I land and shake out my blood-spattered wings. Pine needles and dirt stick to my paws, glued to the blood. Corpses dot the clearing in the dense forest where our battle took place. My soldiers pick through them, dragging the Fae who fell in battle away from the Bloodbane bodies. We’ll bring the soldiers back to Desmarais for a proper funeral. And for the Bloodbanes we build a funeral pyre.
We watch their corpses slowly burn to ash as the flames lick at the blue sky. This was only a single battle, there will be more before the curse runs its course. And after that, there will be no one left to protect Desmarais and my kingdom, Alnembra, from Maaz. I will be gone, and so will many of my people. Almost two thousand years of existence, gone in the blink of an eye. Unless Verity returns.

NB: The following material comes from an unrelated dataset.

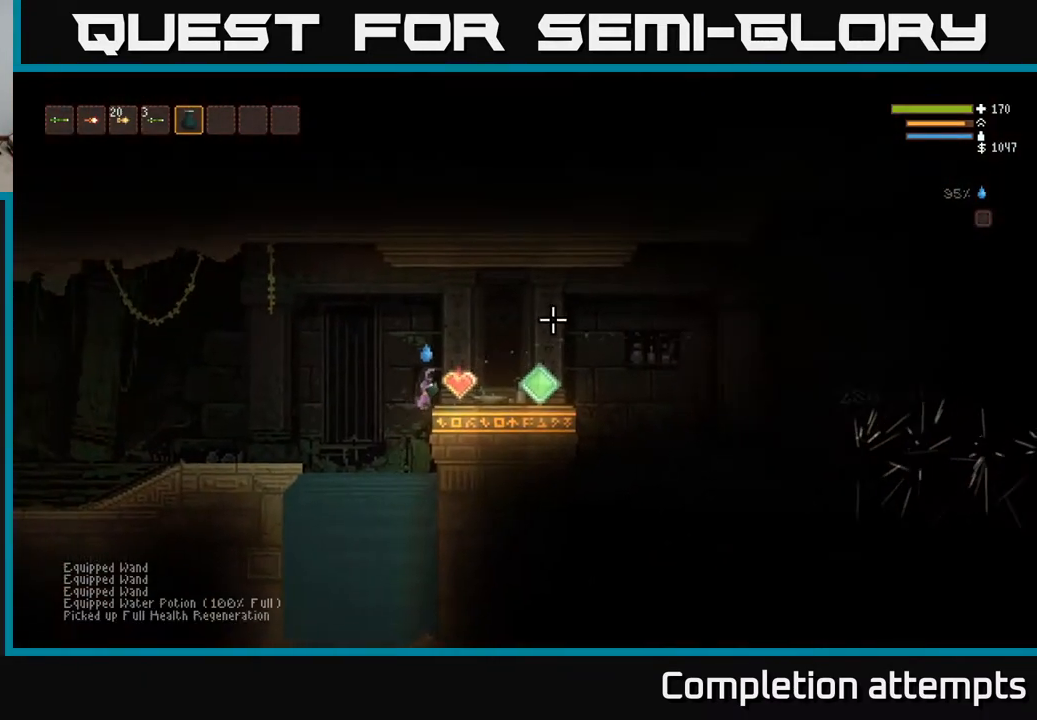
{"buttons": [], "left_stick": "right", "right_stick": "right", "events": [[233, "right_stick", "right"]]}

I shake my head, turning away from the pyre. Verity won’t be returning. One of Navi’s lieutenants’ approaches, a Fae man named Rynt. “Your Grace, we’re ready to return with the fallen,” he says, his brown eyes somber.
I peer past him towards the three corpses in golden armor. “Very well.”
Rynt snaps a salute before returning to the soldiers. Wordlessly, they march out of the clearing in perfect form, the bodies of their comrades on stretchers between them. I watch them disappear through the foliage before launching myself into the sky. A sense of gloom has fallen over the palace and Desmarais since Verity’s departure, I’m not immune either.
The rage has faded, but the sorrow remains. I had high hopes that Verity could truly break the curse. We were making progress; she was opening up to me and learning to trust me. Her sudden rejection left me nursing my ego and worse, trying to find another way to break the curse. I’ve had a thousand years to find a solution, and Verity was the only one. My scholars worked tirelessly to find her, but she slipped from my fingers so quickly. No. I let her slip from my fingers.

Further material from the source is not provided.